Vorreiter für solche Aktionspläne sind viele Großstädte in Frankreich und dem Mittelmeerraum, die nach dem Hitzesommer 2003 entsprechende Maßnahmen etabliert haben. Einige Beispiele: „Klimatisierte Einkaufszentren, Gemeindehäuser und Kirchen werden für die Bevölkerung als Cooling Centers – auch über Nacht – geöffnet oder es sind öffentlich zugänglich klimatisierte Räume mit Sitz- und Liegemöglichkeiten eingerichtet“, berichtet Dea Niebuhr von der Hochschule Fulda.
„Mobile Apps wurden entwickelt, die solche kühlen Orte in der Nähe des Wohnortes anzeigen und auch Standorte von kostenloser Verteilung von Trinkwasser und von Trinkwasserspendern. Telefonische Helplines in Rathäusern werden geschaltet, wo sich Bürgerinnen und Bürger bei geschultem Personal über den individuell zu treffenden Hitzeschutz informieren können.“ Schulen verzichten auf den Sportunterricht im Freien und haben für die Kinder und Jugendlichen alternative hitzeschonende Programme parat. Schulprüfungen werden ausgesetzt.“
Ebenfalls kurzfristig helfen kann eine Verschiebung der Arbeitszeiten während einer Hitzewelle nach Vorbild der südlichen Länder: Während der heißesten Tageszeit wird nicht im Freien gearbeitet, dafür morgens früher und abends später in den Abend hinein. Auch Menschen, die in Innenräumen ohne Klimatisierung arbeiten, könnten durch solche flexiblen Arbeitszeiten besser vor Hitzefolgen geschützt werden.
Warnen und informieren
Als wichtigsten Baustein sehen viele Experten aber die Information der Bevölkerung, gerade in den Städten. „Häufig werden die gesundheitlichen Gefahren durch Hitze unterschätzt, daher ist es wichtig über die Symptome von Hitzestress zu informieren“, sagt Niebuhr. In Deutschland gibt der Deutsche Wetterdienst (DWD) amtliche Hitzewarnungen heraus.

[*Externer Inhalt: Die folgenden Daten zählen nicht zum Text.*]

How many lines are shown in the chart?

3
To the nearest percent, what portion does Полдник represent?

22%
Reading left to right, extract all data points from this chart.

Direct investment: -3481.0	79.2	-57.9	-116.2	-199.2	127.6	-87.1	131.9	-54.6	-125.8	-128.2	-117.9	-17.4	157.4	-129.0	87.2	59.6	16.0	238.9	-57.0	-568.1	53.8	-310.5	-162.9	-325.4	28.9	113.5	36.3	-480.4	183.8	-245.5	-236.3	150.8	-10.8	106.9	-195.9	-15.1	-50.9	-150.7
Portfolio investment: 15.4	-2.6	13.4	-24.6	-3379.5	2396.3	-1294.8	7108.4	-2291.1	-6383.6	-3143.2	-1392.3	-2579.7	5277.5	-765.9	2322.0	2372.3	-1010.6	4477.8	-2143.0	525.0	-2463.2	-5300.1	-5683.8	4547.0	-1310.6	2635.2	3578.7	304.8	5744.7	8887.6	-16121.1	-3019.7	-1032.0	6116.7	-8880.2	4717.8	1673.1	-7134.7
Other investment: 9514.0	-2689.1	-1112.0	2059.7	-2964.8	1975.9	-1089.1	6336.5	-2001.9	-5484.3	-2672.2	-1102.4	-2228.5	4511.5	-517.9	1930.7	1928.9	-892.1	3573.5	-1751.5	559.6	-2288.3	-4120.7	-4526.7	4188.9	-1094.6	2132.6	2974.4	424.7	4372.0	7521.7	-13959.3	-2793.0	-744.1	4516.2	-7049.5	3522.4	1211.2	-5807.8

Die erste Warnstufe wird ausgerufen, wenn die gefühlte Temperatur – sie ergibt sich aus Lufttemperatur, Luftfeuchtigkeit und Wind – am frühen Nachmittag 32 Grad überschreitet. Die zweite folgt bei einer gefühlten Temperatur von 38 Grad. Diese Hitzewarnstufen sind bis auf die Landkreisebene spezifisch, daher ist es einer Stadt damit möglich, ihre Bewohner gezielt und rechtzeitig zu warnen und die kurzfristigen Maßnahmen einzuleiten – theoretisch.

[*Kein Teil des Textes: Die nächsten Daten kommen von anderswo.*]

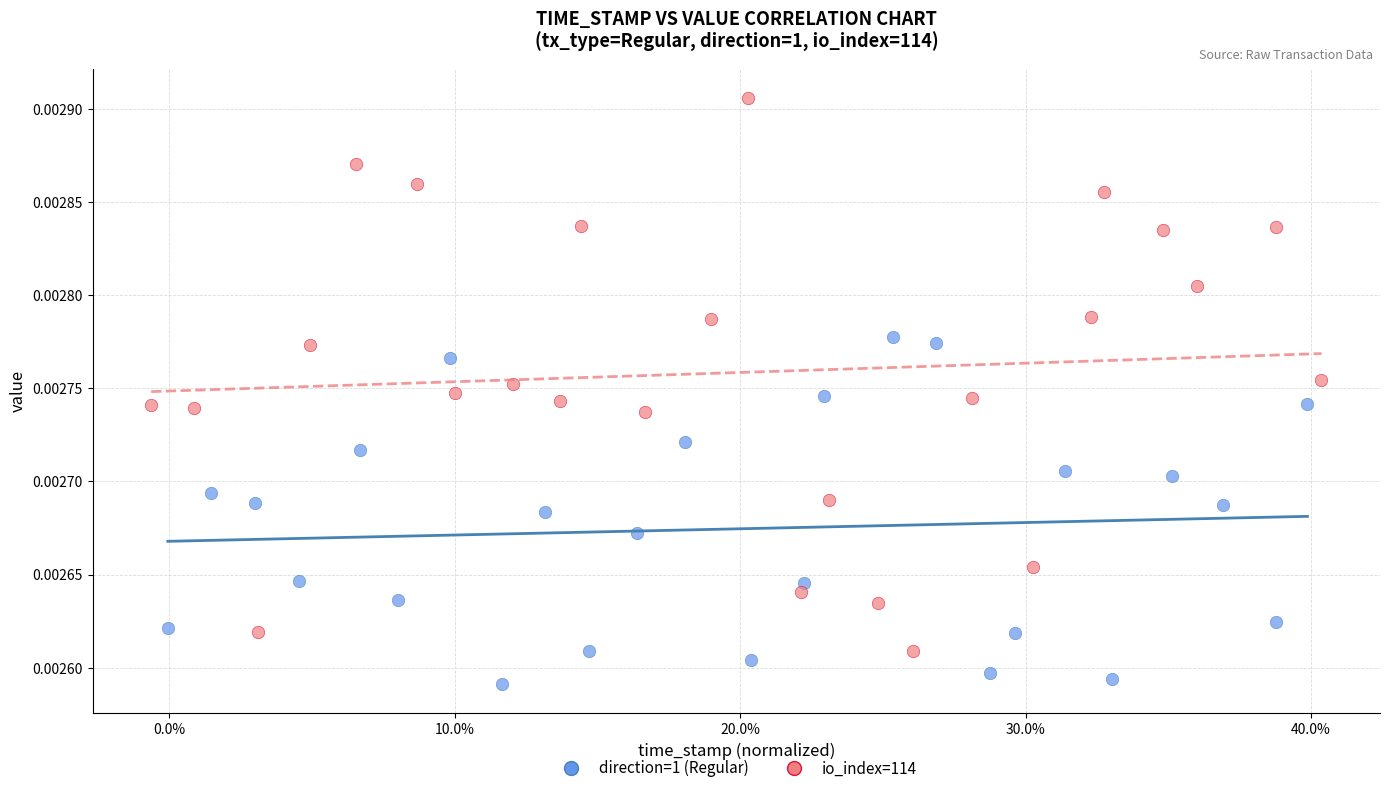

Which series contains the lowest Y value?

direction=1 (Regular)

„In Kommunen müssen Kommunikationsprozesse und die damit verbundenen Aufgaben zur akuten Bewältigung solch einer Hitzewelle angestoßen werden. Dazu zählt unter anderem die Warnung wichtiger Infrastrukturen mit besonders verwundbaren Menschen – beispielsweise Kindergärten, Altenheime, Pflegedienste und Krankenhäuser“, erläutert Jörn Birkmann von der Universität Stuttgart. „So kann das zuständige Personal vermehrt auf die Flüssigkeitszufuhr, die Verschattung und die Symptome von hitzeinduzierten Krankheitsverläufen wie Hitzeschlägen achten.“
Städte und Landkreise bisher kaum vorbereitet
Allerdings setzt dies voraus, dass Städte und Kommunen entsprechend vorbereitet sind und das Prozedere für den Akutfall geplant ist. Zwar haben Bund und Länder im Jahr 2017 bereits eine Richtlinie für Hitzeaktionspläne mit entsprechenden Handlungsempfehlungen und Hilfen zusammengestellt. In Deutschland ist der Hitzeschutz aber nicht Sache des Bundes, sondern der Landkreise. Städte und Kommunen.
Und dort hapert es noch, wie im Juni 2023 Recherchen von Correktiv, BR, WDR und NDR ergaben. Dafür hatten sie alle 400 Landkreise und kreisfreien Städte in Deutschland dazu befragt, ob sie Hitzeaktionspläne und weitere Schutzkonzepte für die Klimaanpassung haben. Das Ergebnis: Von den 329 Landkreisen und kreisfreien Städten, die Auskunft erteilten, hat nur ein Viertel schon ein Klimaschutzkonzept erarbeitet, gegen Hitze waren es nur rund 20 Prozent.
Selbst viele Städte in Deutschland, die häufiger und stärker von Hitze betroffen sind als der Durchschnitt, haben bisher nichts zur Vorbereitung getan, wie Correktiv ermittelte. Das lässt auch für die langfristigen Anpassungen der Städte wenig Gutes hoffen.